**Data records**
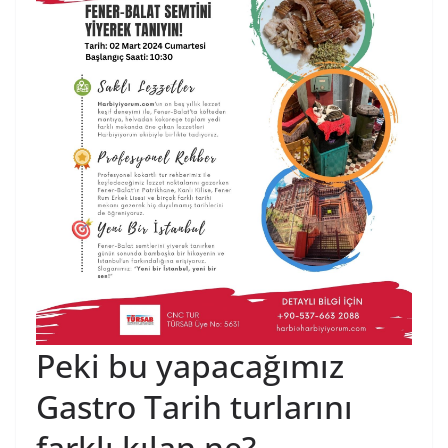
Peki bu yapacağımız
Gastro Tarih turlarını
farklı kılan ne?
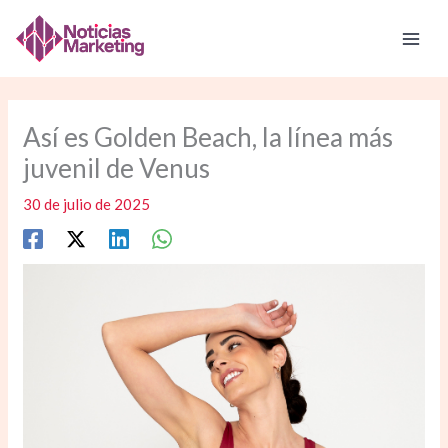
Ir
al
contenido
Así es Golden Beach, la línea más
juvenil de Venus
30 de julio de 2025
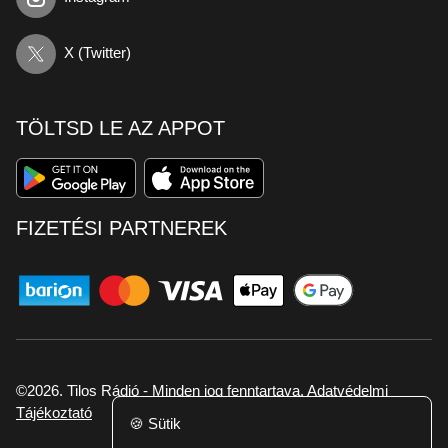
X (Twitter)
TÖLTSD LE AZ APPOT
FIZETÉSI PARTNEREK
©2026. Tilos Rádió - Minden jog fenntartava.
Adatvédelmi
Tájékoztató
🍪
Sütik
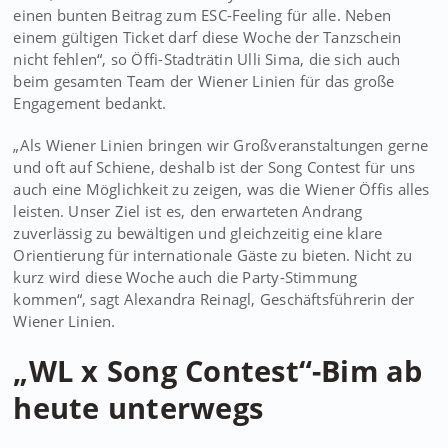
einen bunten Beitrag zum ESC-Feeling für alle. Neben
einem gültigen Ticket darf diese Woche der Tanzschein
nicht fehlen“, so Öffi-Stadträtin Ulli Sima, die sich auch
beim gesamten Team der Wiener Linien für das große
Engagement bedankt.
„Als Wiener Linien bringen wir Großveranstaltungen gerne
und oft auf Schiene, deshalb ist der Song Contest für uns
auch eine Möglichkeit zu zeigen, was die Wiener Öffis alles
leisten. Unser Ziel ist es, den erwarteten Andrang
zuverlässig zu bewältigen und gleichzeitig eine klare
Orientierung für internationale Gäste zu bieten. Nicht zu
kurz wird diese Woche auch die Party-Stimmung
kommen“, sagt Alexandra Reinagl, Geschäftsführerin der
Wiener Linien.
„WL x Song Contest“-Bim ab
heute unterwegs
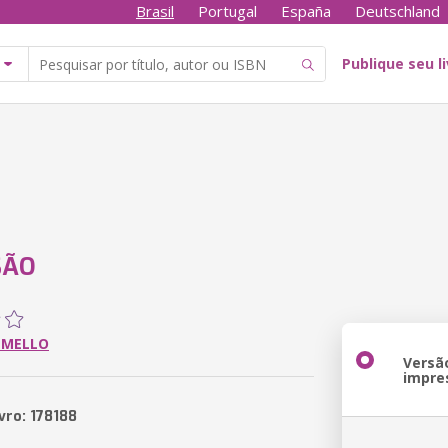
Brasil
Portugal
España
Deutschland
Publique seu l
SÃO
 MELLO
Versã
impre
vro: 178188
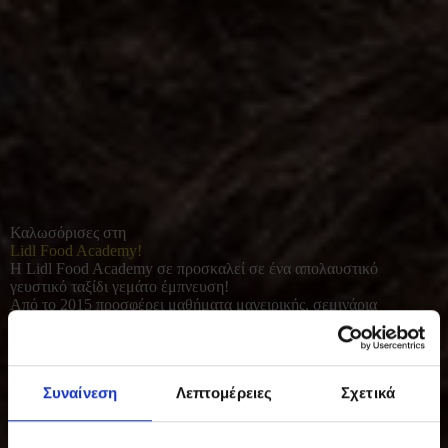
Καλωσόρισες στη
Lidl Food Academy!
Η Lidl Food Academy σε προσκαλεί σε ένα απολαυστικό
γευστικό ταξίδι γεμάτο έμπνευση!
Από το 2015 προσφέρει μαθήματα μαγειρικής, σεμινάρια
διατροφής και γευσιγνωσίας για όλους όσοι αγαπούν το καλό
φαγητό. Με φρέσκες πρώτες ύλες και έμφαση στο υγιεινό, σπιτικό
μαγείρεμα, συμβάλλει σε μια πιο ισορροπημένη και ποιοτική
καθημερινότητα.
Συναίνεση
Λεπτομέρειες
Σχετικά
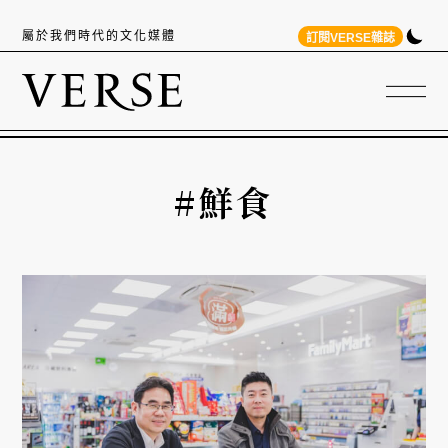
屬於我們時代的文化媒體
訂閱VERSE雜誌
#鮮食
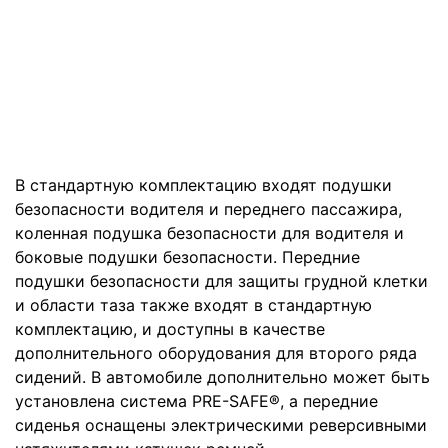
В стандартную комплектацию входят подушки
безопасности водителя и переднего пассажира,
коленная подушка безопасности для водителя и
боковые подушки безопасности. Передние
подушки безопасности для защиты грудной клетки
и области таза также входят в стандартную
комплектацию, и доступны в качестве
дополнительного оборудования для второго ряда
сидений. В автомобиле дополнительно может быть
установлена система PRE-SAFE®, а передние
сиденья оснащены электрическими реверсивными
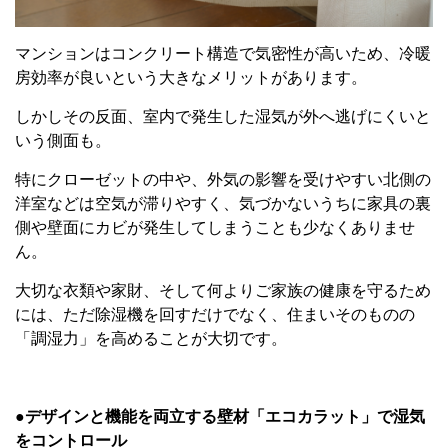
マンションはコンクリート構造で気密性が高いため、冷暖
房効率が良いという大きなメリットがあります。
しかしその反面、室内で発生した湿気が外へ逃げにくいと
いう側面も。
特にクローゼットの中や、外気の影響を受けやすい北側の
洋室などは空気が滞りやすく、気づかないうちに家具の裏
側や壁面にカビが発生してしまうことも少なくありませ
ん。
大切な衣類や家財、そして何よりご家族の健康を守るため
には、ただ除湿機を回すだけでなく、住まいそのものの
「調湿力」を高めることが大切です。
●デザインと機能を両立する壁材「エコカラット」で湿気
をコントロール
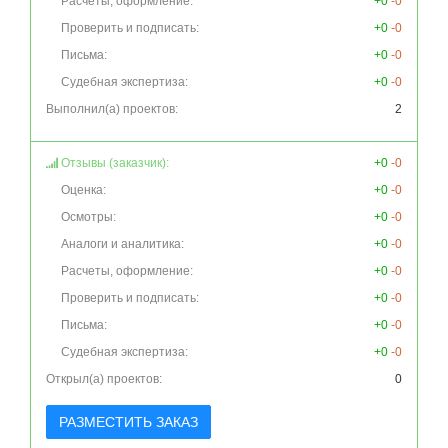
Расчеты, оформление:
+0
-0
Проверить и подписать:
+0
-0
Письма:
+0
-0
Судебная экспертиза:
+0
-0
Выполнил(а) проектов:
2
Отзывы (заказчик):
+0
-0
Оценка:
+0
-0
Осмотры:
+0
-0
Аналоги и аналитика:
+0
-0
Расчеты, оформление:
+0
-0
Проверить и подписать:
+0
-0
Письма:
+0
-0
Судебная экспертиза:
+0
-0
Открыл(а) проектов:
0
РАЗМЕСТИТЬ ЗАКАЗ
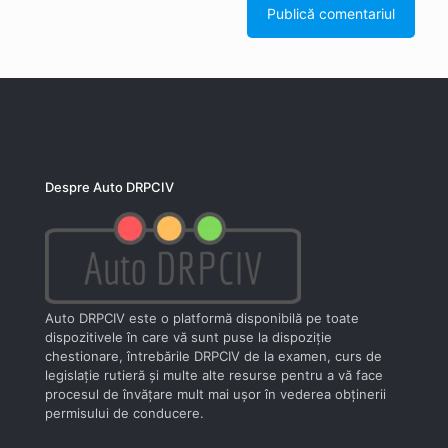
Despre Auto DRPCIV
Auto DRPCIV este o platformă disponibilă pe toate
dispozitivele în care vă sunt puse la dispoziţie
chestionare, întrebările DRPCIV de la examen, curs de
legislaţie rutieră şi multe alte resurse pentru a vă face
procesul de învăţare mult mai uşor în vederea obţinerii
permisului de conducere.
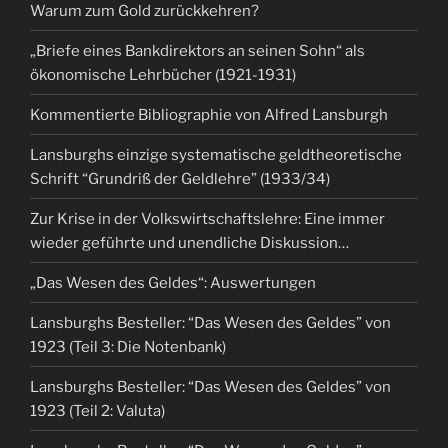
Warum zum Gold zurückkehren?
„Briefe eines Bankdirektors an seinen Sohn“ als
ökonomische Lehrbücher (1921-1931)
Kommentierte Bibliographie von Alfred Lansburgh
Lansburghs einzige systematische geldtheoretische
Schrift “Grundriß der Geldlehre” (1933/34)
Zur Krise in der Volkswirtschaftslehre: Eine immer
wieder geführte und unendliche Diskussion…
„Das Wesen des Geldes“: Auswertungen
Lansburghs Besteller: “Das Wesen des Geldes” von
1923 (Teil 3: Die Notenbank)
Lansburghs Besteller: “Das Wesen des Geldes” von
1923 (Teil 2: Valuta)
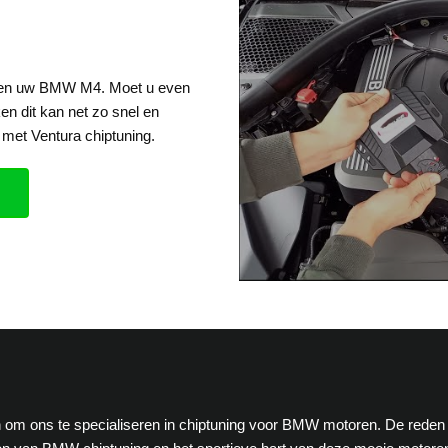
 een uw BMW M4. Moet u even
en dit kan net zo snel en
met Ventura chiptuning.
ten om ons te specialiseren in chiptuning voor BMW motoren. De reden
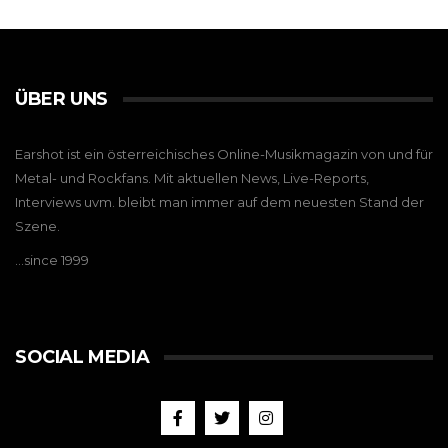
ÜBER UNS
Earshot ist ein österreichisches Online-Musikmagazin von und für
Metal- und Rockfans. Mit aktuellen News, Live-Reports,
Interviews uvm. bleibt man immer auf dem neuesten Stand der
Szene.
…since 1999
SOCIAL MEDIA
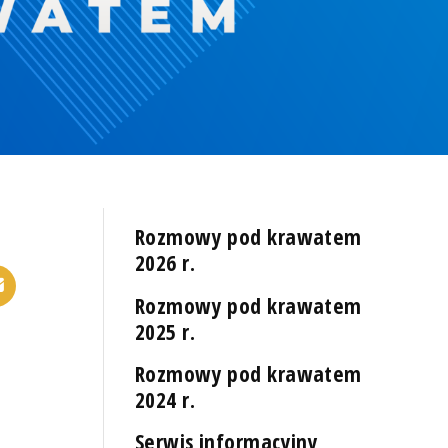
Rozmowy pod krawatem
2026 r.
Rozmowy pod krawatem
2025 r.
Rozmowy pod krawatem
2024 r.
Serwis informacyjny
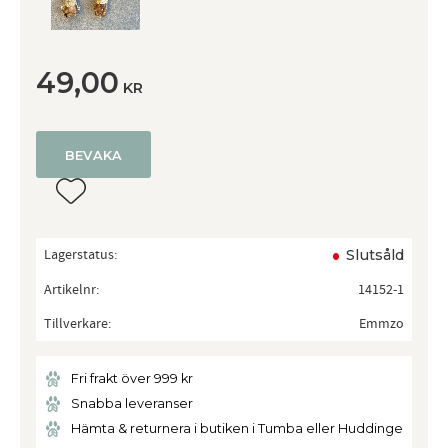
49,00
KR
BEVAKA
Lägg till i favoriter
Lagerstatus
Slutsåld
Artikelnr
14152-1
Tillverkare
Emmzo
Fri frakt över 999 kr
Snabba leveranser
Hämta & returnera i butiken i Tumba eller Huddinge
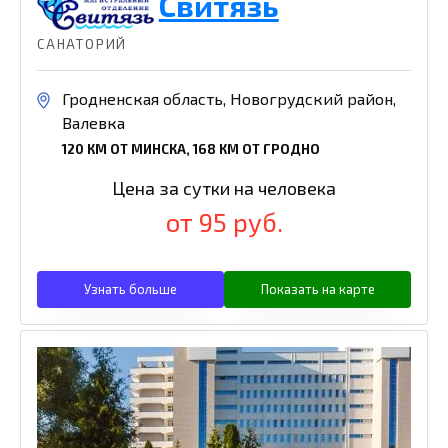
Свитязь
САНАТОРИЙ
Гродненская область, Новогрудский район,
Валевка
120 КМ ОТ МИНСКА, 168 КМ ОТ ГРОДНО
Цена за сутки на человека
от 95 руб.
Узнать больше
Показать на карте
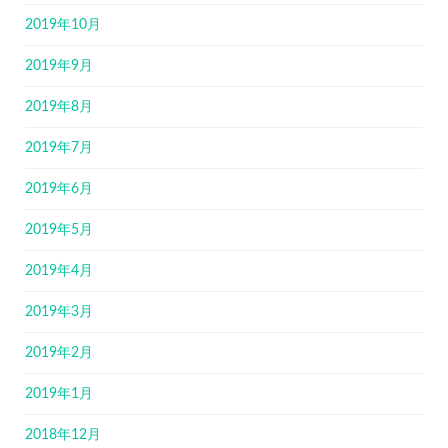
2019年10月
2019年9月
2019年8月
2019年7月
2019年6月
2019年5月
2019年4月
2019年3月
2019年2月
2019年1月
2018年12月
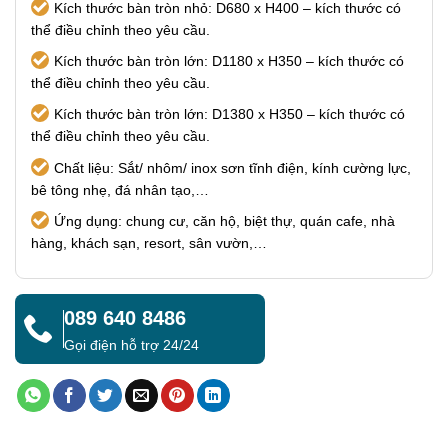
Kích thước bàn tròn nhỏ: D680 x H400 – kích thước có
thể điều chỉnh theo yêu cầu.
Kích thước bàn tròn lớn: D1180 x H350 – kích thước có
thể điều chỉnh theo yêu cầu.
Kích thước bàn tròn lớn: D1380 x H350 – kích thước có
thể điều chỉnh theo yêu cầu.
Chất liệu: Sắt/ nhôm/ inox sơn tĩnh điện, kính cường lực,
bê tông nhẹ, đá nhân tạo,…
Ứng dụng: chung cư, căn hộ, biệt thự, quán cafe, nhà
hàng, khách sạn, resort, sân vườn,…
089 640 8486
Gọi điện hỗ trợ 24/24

**What you should do**
Reproduce the text from all of the records above, line for line and in the original order, without changing anything. Leave the pictures out of your answer.

**Response to the task**
Peki bu yapacağımız
Gastro Tarih turlarını
farklı kılan ne?
Ir
al
contenido
Así es Golden Beach, la línea más
juvenil de Venus
30 de julio de 2025
X (Twitter)
TÖLTSD LE AZ APPOT
FIZETÉSI PARTNEREK
©2026. Tilos Rádió - Minden jog fenntartava.
Adatvédelmi
Tájékoztató
🍪
Sütik
einen bunten Beitrag zum ESC-Feeling für alle. Neben
einem gültigen Ticket darf diese Woche der Tanzschein
nicht fehlen“, so Öffi-Stadträtin Ulli Sima, die sich auch
beim gesamten Team der Wiener Linien für das große
Engagement bedankt.
„Als Wiener Linien bringen wir Großveranstaltungen gerne
und oft auf Schiene, deshalb ist der Song Contest für uns
auch eine Möglichkeit zu zeigen, was die Wiener Öffis alles
leisten. Unser Ziel ist es, den erwarteten Andrang
zuverlässig zu bewältigen und gleichzeitig eine klare
Orientierung für internationale Gäste zu bieten. Nicht zu
kurz wird diese Woche auch die Party-Stimmung
kommen“, sagt Alexandra Reinagl, Geschäftsführerin der
Wiener Linien.
„WL x Song Contest“-Bim ab
heute unterwegs
Brasil
Portugal
España
Deutschland
Publique seu l
SÃO
 MELLO
Versã
impre
vro: 178188
Καλωσόρισες στη
Lidl Food Academy!
Η Lidl Food Academy σε προσκαλεί σε ένα απολαυστικό
γευστικό ταξίδι γεμάτο έμπνευση!
Από το 2015 προσφέρει μαθήματα μαγειρικής, σεμινάρια
διατροφής και γευσιγνωσίας για όλους όσοι αγαπούν το καλό
φαγητό. Με φρέσκες πρώτες ύλες και έμφαση στο υγιεινό, σπιτικό
μαγείρεμα, συμβάλλει σε μια πιο ισορροπημένη και ποιοτική
καθημερινότητα.
Συναίνεση
Λεπτομέρειες
Σχετικά
屬於我們時代的文化媒體
訂閱VERSE雜誌
#鮮食
В стандартную комплектацию входят подушки
безопасности водителя и переднего пассажира,
коленная подушка безопасности для водителя и
боковые подушки безопасности. Передние
подушки безопасности для защиты грудной клетки
и области таза также входят в стандартную
комплектацию, и доступны в качестве
дополнительного оборудования для второго ряда
сидений. В автомобиле дополнительно может быть
установлена система PRE-SAFE®, а передние
сиденья оснащены электрическими реверсивными
マンションはコンクリート構造で気密性が高いため、冷暖
房効率が良いという大きなメリットがあります。
しかしその反面、室内で発生した湿気が外へ逃げにくいと
いう側面も。
特にクローゼットの中や、外気の影響を受けやすい北側の
洋室などは空気が滞りやすく、気づかないうちに家具の裏
側や壁面にカビが発生してしまうことも少なくありませ
ん。
大切な衣類や家財、そして何よりご家族の健康を守るため
には、ただ除湿機を回すだけでなく、住まいそのものの
「調湿力」を高めることが大切です。
●デザインと機能を両立する壁材「エコカラット」で湿気
をコントロール
Расчеты, оформление:
+0
-0
Проверить и подписать:
+0
-0
Письма:
+0
-0
Судебная экспертиза:
+0
-0
Выполнил(а) проектов:
2
Отзывы (заказчик):
+0
-0
Оценка:
+0
-0
Осмотры:
+0
-0
Аналоги и аналитика:
+0
-0
Расчеты, оформление:
+0
-0
Проверить и подписать:
+0
-0
Письма:
+0
-0
Судебная экспертиза:
+0
-0
Открыл(а) проектов:
0
РАЗМЕСТИТЬ ЗАКАЗ
Despre Auto DRPCIV
Auto DRPCIV este o platformă disponibilă pe toate
dispozitivele în care vă sunt puse la dispoziţie
chestionare, întrebările DRPCIV de la examen, curs de
legislaţie rutieră şi multe alte resurse pentru a vă face
procesul de învăţare mult mai uşor în vederea obţinerii
permisului de conducere.
Warum zum Gold zurückkehren?
„Briefe eines Bankdirektors an seinen Sohn“ als
ökonomische Lehrbücher (1921-1931)
Kommentierte Bibliographie von Alfred Lansburgh
Lansburghs einzige systematische geldtheoretische
Schrift “Grundriß der Geldlehre” (1933/34)
Zur Krise in der Volkswirtschaftslehre: Eine immer
wieder geführte und unendliche Diskussion…
„Das Wesen des Geldes“: Auswertungen
Lansburghs Besteller: “Das Wesen des Geldes” von
1923 (Teil 3: Die Notenbank)
Lansburghs Besteller: “Das Wesen des Geldes” von
1923 (Teil 2: Valuta)
 een uw BMW M4. Moet u even
en dit kan net zo snel en
met Ventura chiptuning.
ten om ons te specialiseren in chiptuning voor BMW motoren. De reden
ÜBER UNS
Earshot ist ein österreichisches Online-Musikmagazin von und für
Metal- und Rockfans. Mit aktuellen News, Live-Reports,
Interviews uvm. bleibt man immer auf dem neuesten Stand der
Szene.
…since 1999
SOCIAL MEDIA
Rozmowy pod krawatem
2026 r.
Rozmowy pod krawatem
2025 r.
Rozmowy pod krawatem
2024 r.
Serwis informacyjny
49,00
KR
BEVAKA
Lägg till i favoriter
Lagerstatus
Slutsåld
Artikelnr
14152-1
Tillverkare
Emmzo
Fri frakt över 999 kr
Snabba leveranser
Hämta & returnera i butiken i Tumba eller Huddinge
Свитязь
САНАТОРИЙ
Гродненская область, Новогрудский район,
Валевка
120 КМ ОТ МИНСКА, 168 КМ ОТ ГРОДНО
Цена за сутки на человека
от 95 руб.
Узнать больше
Показать на карте
2019年10月
2019年9月
2019年8月
2019年7月
2019年6月
2019年5月
2019年4月
2019年3月
2019年2月
2019年1月
2018年12月
Kích thước bàn tròn nhỏ: D680 x H400 – kích thước có
thể điều chỉnh theo yêu cầu.
Kích thước bàn tròn lớn: D1180 x H350 – kích thước có
thể điều chỉnh theo yêu cầu.
Kích thước bàn tròn lớn: D1380 x H350 – kích thước có
thể điều chỉnh theo yêu cầu.
Chất liệu: Sắt/ nhôm/ inox sơn tĩnh điện, kính cường lực,
bê tông nhẹ, đá nhân tạo,…
Ứng dụng: chung cư, căn hộ, biệt thự, quán cafe, nhà
hàng, khách sạn, resort, sân vườn,…
089 640 8486
Gọi điện hỗ trợ 24/24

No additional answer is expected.